Saved data entries
________

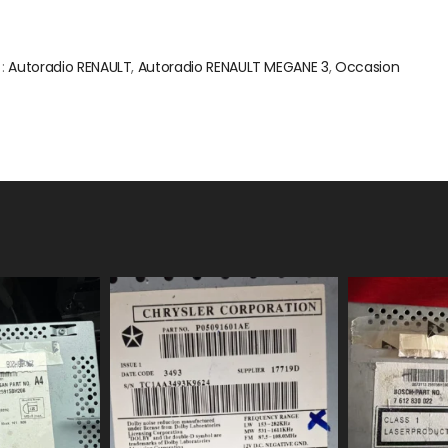
 :
Autoradio RENAULT
,
Autoradio RENAULT MEGANE 3
,
Occasion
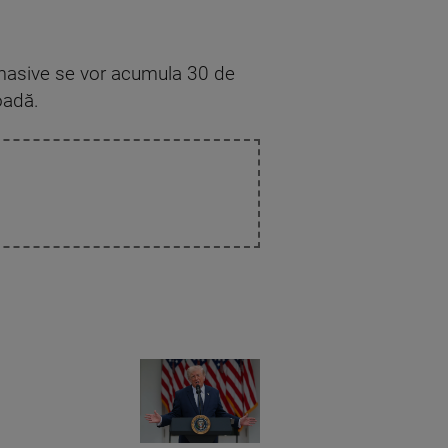
le masive se vor acumula 30 de
oadă.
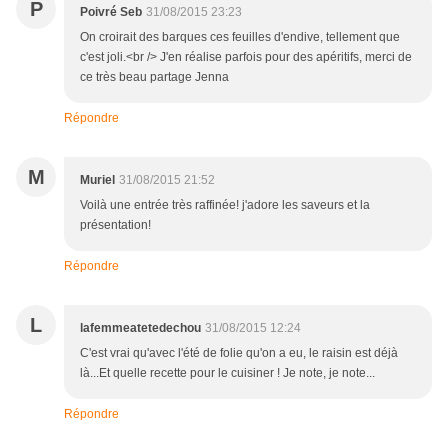
P
Poivré Seb
31/08/2015 23:23
On croirait des barques ces feuilles d'endive, tellement que
c'est joli.<br /> J'en réalise parfois pour des apéritifs, merci de
ce très beau partage Jenna
Répondre
M
Muriel
31/08/2015 21:52
Voilà une entrée très raffinée! j'adore les saveurs et la
présentation!
Répondre
L
lafemmeatetedechou
31/08/2015 12:24
C'est vrai qu'avec l'été de folie qu'on a eu, le raisin est déjà
là...Et quelle recette pour le cuisiner ! Je note, je note...
Répondre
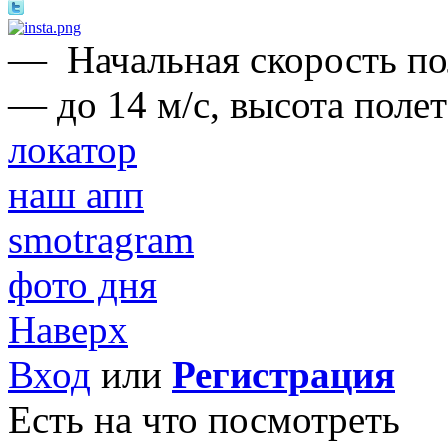
—
Начальная скорость п
— до 14 м/с, высота поле
локатор
наш апп
smotragram
фото дня
Наверх
Вход
или
Регистрация
Есть на что посмотреть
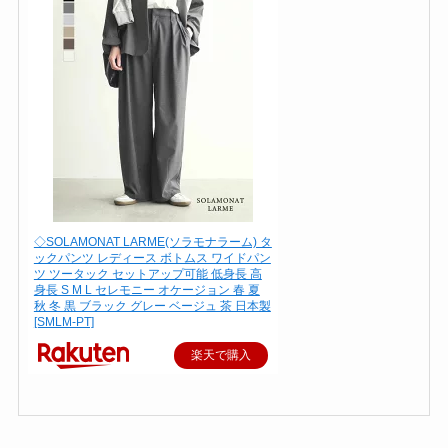
◇SOLAMONAT LARME(ソラモナラーム) タ
ックパンツ レディース ボトムス ワイドパン
ツ ツータック セットアップ可能 低身長 高
身長 S M L セレモニー オケージョン 春 夏
秋 冬 黒 ブラック グレー ベージュ 茶 日本製
[SMLM-PT]
楽天で購入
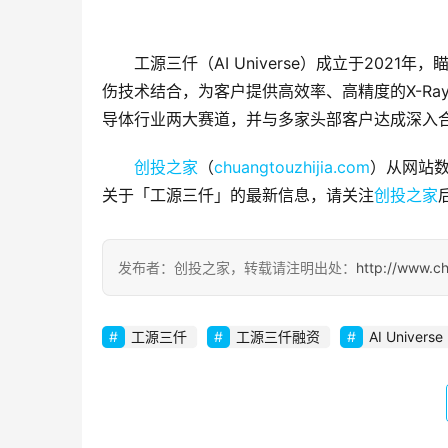
工源三仟（AI Universe）成立于20
伤技术结合，为客户提供高效率、高精度的X-R
导体行业两大赛道，并与多家头部客户达成深入
创投之家
（
chuangtouzhijia.com
）从网站数
关于「工源三仟」的最新信息，请关注
创投之家
发布者：创投之家，转载请注明出处：
http://www.c
工源三仟
工源三仟融资
AI Universe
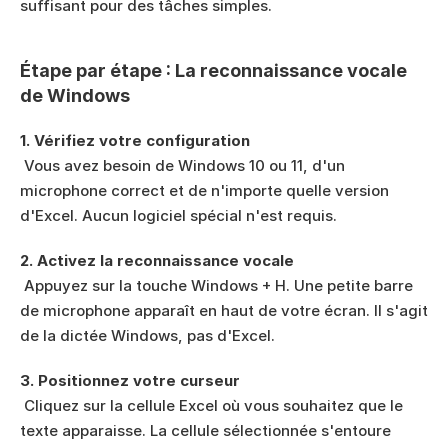
suffisant pour des tâches simples.
Étape par étape : La reconnaissance vocale 
de Windows
1. Vérifiez votre configuration
 Vous avez besoin de Windows 10 ou 11, d'un 
microphone correct et de n'importe quelle version 
d'Excel. Aucun logiciel spécial n'est requis.
2. Activez la reconnaissance vocale
 Appuyez sur la touche Windows + H. Une petite barre 
de microphone apparaît en haut de votre écran. Il s'agit 
de la dictée Windows, pas d'Excel.
3. Positionnez votre curseur
 Cliquez sur la cellule Excel où vous souhaitez que le 
texte apparaisse. La cellule sélectionnée s'entoure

________

*Goal of the exercise*
Give the data back exactly, omitting all pictures.

*Expected answer*
 :
Autoradio RENAULT
,
Autoradio RENAULT MEGANE 3
,
Occasion
le masive se vor acumula 30 de
oadă.
P
Poivré Seb
31/08/2015 23:23
On croirait des barques ces feuilles d'endive, tellement que
c'est joli.<br /> J'en réalise parfois pour des apéritifs, merci de
ce très beau partage Jenna
Répondre
M
Muriel
31/08/2015 21:52
Voilà une entrée très raffinée! j'adore les saveurs et la
présentation!
Répondre
L
lafemmeatetedechou
31/08/2015 12:24
C'est vrai qu'avec l'été de folie qu'on a eu, le raisin est déjà
là...Et quelle recette pour le cuisiner ! Je note, je note...
Répondre
—
Начальная скорость п
— до 14 м/с, высота поле
локатор
наш апп
smotragram
фото дня
Наверх
Вход
или
Регистрация
Есть на что посмотреть
◇SOLAMONAT LARME(ソラモナラーム) タ
ックパンツ レディース ボトムス ワイドパン
ツ ツータック セットアップ可能 低身長 高
身長 S M L セレモニー オケージョン 春 夏
秋 冬 黒 ブラック グレー ベージュ 茶 日本製
[SMLM-PT]
楽天で購入
工源三仟（AI Universe）成立于20
伤技术结合，为客户提供高效率、高精度的X-R
导体行业两大赛道，并与多家头部客户达成深入
创投之家
（
chuangtouzhijia.com
）从网站数
关于「工源三仟」的最新信息，请关注
创投之家
发布者：创投之家，转载请注明出处：
http://www.c
工源三仟
工源三仟融资
AI Universe
suffisant pour des tâches simples.
Étape par étape : La reconnaissance vocale 
de Windows
1. Vérifiez votre configuration
 Vous avez besoin de Windows 10 ou 11, d'un 
microphone correct et de n'importe quelle version 
d'Excel. Aucun logiciel spécial n'est requis.
2. Activez la reconnaissance vocale
 Appuyez sur la touche Windows + H. Une petite barre 
de microphone apparaît en haut de votre écran. Il s'agit 
de la dictée Windows, pas d'Excel.
3. Positionnez votre curseur
 Cliquez sur la cellule Excel où vous souhaitez que le 
texte apparaisse. La cellule sélectionnée s'entoure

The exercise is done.